__Work instructions__
How many lines in the records contain the word "value"? Reply with the number alone.

__Available data__
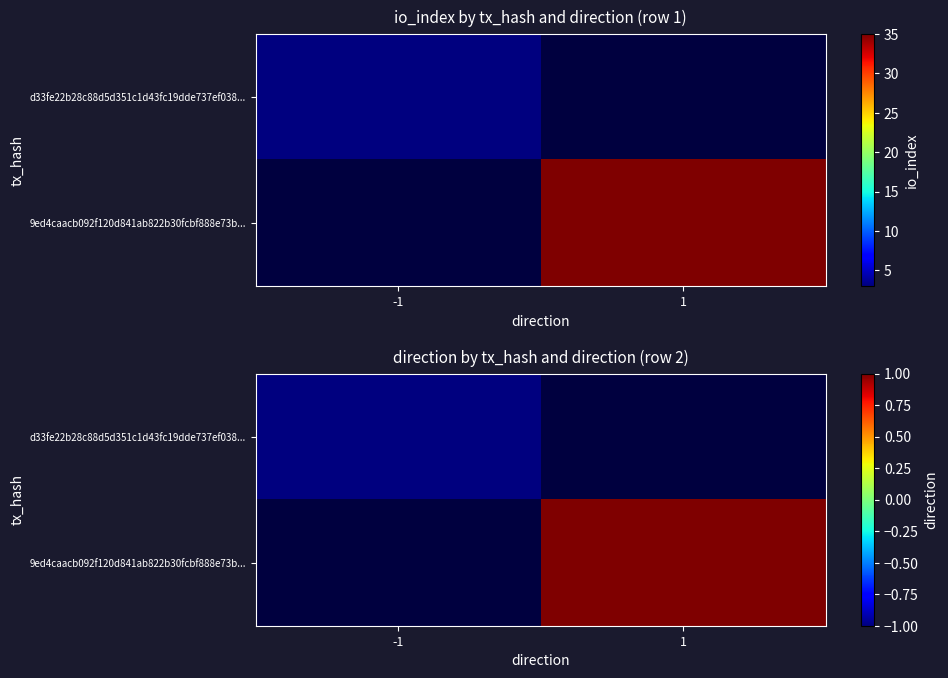

The value of d33fe22b28c88d5d351c1d43fc19dde737ef038... at -1 is -0.5. True or false?

False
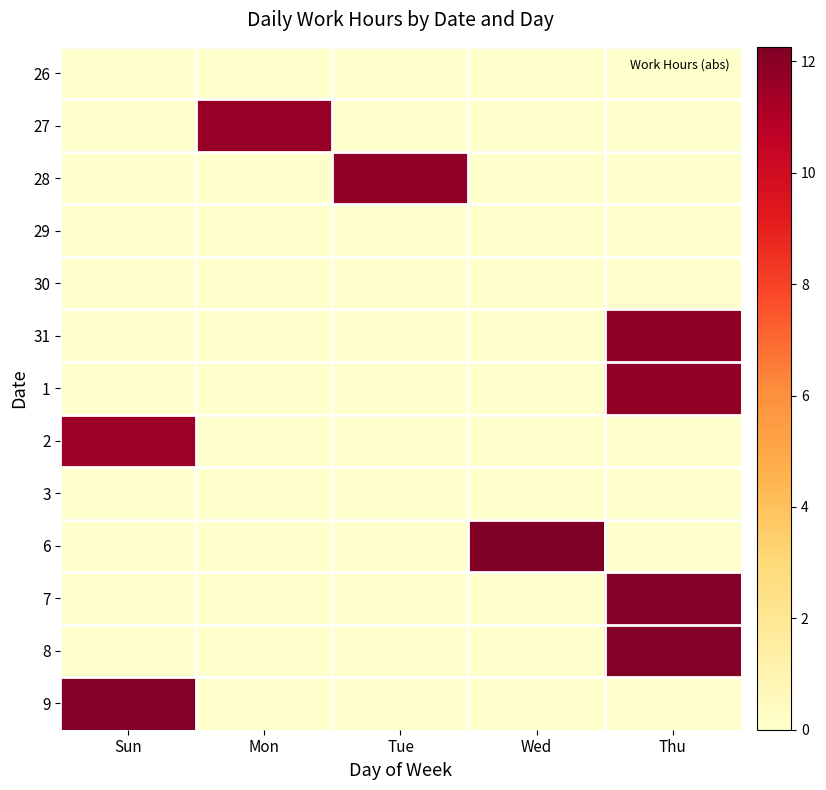

Rank the series by their maximum value, from lowest to highest.

26, 29, 30, 3, 2, 27, 28, 1, 31, 9, 7, 8, 6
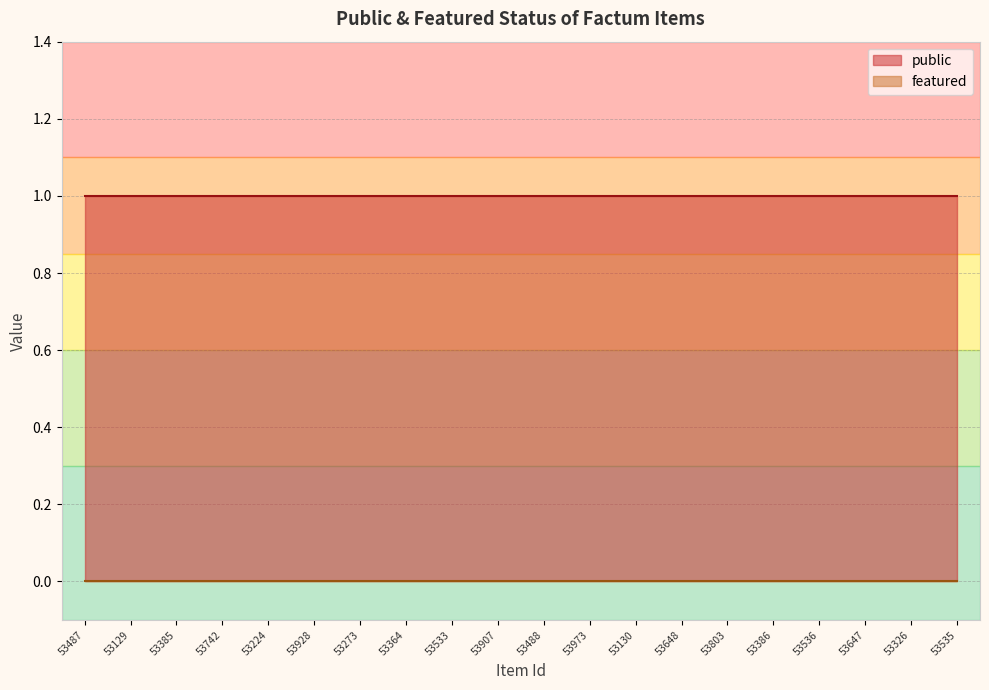

True or false: public has a value of 1 at 53386.

True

__Answer below__
3